Наконец вдали заиграла на солнце водная поверхность.
– Вот и река, – обрадовался воевода. – Выдержали мы запланированный темп, нашли средство спасения. Форсировать водную преграду не будем, сейчас найдем плавательное средство и отправимся в плавание.
– Ты что, думаешь, у нас тут плавательные средства по берегам валяются? – удивилась Гортензия. – Да будет тебе известно, я еще год назад издала указ – если по берегам реки или иного какого водного объекта будет валяться бесхозной лодка, а пуще того фрегат или крейсер, хозяина даже четвертовать мало.
– Хороший закон, – одобрил воевода. – Значит, точно сейчас что-нибудь найдем. Надеюсь только, не фрегат и тем более не крейсер, они для нас слишком велики.
– С чего это ты взял, что мои законы не выполняются? – ревниво переспросила Гортензия.
– С того. Ты много за последнее время народу четвертовала за бесхозные лодки?
– Что я, считала? Может, никого, а может и сотню. Для того и подданные, чтобы казнить и миловать.
– Так я тебе скажу, что никого. Нечего придумывать такие законы, которые только для взяток и нужны, а выполнять никто не собирается. А раз не собирается, то значит вот она – вполне пристойная для нас лодочка. Видишь, лежит в прибрежных кустиках, нас дожидается. Погрести только тебе, милочка, придется, – поддел Гортензию воевода, придерживая лодку, пока его спутники усаживались.
– Мне? – сморщила носик Гортензия.
– Само собой. А у меня дело в это время есть.
– Это какое же? – еще не веря, что ее избалованным ручкам придется поработать веслами, спросила Гортензия.
– Думу думать буду, куда нам дальше плыть, – хохотнул воевода, отталкивая лодку от берега и запрыгивая внутрь.
Весла, тем не менее, он взял сам и принялся энергично грести к центру реки.
– Охрана-то у вас на водных рубежах такая же надежная, как законы? – спросил воевода. И, не дожидаясь, ответил сам. – Если придерутся, скажем, что рыбаки.
– Мы ведь не похожи на рыбаков совсем, – удивился царь-батюшка. – Кто нам поверит? Надо что-то еще придумать.

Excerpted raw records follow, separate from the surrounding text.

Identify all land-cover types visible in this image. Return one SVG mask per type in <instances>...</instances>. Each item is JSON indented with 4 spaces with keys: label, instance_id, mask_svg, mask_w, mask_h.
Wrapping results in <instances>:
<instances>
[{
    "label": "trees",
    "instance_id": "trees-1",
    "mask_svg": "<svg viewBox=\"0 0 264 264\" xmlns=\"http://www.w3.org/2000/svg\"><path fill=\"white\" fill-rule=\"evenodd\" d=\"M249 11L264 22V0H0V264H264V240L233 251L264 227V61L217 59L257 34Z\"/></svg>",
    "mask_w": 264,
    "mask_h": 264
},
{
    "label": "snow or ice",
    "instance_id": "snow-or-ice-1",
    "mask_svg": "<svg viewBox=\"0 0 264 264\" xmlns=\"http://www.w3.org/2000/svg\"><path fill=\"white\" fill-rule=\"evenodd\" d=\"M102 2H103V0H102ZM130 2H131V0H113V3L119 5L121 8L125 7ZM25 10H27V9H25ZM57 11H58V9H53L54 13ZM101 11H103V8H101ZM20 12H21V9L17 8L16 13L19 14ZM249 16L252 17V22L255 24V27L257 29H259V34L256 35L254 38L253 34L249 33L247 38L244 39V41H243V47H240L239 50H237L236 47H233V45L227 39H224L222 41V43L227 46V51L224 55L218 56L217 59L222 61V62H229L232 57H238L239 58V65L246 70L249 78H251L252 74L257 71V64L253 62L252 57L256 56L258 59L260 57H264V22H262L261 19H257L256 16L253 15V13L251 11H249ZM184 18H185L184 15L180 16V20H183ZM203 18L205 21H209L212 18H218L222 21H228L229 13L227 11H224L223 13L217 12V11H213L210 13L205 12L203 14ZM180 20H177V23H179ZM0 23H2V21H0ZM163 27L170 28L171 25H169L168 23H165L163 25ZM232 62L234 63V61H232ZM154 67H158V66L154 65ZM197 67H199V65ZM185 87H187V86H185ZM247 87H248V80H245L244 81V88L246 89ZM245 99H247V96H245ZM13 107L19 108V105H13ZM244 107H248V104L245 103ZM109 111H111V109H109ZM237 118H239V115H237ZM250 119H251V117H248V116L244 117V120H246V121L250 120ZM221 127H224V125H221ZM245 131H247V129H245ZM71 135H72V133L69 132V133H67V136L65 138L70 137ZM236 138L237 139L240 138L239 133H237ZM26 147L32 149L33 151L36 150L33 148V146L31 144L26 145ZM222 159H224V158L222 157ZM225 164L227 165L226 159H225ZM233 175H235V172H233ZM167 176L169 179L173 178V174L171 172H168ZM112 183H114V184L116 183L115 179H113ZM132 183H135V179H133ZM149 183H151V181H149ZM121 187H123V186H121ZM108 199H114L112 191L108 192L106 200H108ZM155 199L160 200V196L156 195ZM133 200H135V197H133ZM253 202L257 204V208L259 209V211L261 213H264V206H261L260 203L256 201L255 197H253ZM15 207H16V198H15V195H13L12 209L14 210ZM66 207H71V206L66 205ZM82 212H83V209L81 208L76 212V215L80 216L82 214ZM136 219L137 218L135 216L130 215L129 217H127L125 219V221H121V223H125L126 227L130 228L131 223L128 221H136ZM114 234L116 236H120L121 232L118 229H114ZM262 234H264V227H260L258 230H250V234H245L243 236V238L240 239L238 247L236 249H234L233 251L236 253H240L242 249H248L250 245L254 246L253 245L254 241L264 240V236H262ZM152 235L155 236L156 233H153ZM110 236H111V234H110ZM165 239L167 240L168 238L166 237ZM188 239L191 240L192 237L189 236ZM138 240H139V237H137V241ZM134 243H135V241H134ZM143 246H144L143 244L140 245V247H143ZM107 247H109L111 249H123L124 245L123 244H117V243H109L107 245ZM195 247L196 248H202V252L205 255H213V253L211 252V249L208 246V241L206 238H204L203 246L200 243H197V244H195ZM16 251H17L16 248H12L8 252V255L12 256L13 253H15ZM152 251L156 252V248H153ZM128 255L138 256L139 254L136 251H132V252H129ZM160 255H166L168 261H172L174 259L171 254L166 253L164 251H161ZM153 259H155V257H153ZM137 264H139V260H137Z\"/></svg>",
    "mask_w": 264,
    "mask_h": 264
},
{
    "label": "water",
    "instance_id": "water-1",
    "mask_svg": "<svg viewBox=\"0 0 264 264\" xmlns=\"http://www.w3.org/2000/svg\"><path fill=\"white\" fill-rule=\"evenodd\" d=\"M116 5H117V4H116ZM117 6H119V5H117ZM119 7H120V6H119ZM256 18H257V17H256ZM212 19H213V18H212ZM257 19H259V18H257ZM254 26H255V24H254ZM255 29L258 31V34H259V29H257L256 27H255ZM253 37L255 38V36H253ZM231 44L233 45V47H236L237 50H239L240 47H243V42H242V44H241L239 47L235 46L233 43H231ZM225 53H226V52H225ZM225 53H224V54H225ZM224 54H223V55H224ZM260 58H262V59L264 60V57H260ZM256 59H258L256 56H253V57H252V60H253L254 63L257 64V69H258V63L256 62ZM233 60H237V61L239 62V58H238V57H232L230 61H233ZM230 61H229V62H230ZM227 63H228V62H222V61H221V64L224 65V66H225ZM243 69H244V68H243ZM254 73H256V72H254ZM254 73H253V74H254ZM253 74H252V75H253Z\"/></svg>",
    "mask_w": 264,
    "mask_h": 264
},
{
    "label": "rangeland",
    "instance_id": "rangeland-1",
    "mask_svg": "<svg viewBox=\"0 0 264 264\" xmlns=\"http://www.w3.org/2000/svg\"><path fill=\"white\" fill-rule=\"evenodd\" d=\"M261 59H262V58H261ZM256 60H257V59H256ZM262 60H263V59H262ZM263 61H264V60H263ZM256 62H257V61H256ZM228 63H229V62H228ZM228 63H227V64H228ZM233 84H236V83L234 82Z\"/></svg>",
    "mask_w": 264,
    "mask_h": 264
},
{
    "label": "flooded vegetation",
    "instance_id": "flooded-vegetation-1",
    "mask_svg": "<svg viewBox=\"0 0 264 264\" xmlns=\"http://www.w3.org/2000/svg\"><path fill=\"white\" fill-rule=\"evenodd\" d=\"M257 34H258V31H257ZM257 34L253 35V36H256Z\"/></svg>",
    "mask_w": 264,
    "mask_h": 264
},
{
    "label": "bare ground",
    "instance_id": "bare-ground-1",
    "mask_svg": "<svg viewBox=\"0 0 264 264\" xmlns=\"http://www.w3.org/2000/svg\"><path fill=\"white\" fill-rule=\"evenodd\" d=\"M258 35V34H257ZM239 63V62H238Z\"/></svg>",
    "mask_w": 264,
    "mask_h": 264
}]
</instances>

– Да что ни придумывай. Захотят поверить, так и согласятся, что мы из подземного царства на небеса гребем, а не захотят, тогда и правда ломаного гроша не будет стоить.
Пока воевода, доверив лодку течению реки, лишь слегка подправлял веслами курс, чтобы их не относило к берегу, путники разложились позавтракать.
– Пирожные где? – недовольно поинтересовалась Гортензия. – Небось, о даме в голову не пришло позаботиться?
– Да вот твои пирожные, – сказал Иван, доставая из дорожной котомки коробочку. – Что я, не знаю, что ты нормальной пищи не ешь? Профитроли подавай.
– Темнота ты деревенская, понимал бы, что такое профитроли, – с некоторой нежностью даже в голосе сказала Гортензия, уписывая за обе щеки пирожные со взбитыми сливками.
– У него, между прочим, печка не в какой-нибудь деревне, а в самом центре столицы, – обиделся за Ивана царь-батюшка. – Так что я на вашем месте присмотрелся бы к молодому человеку.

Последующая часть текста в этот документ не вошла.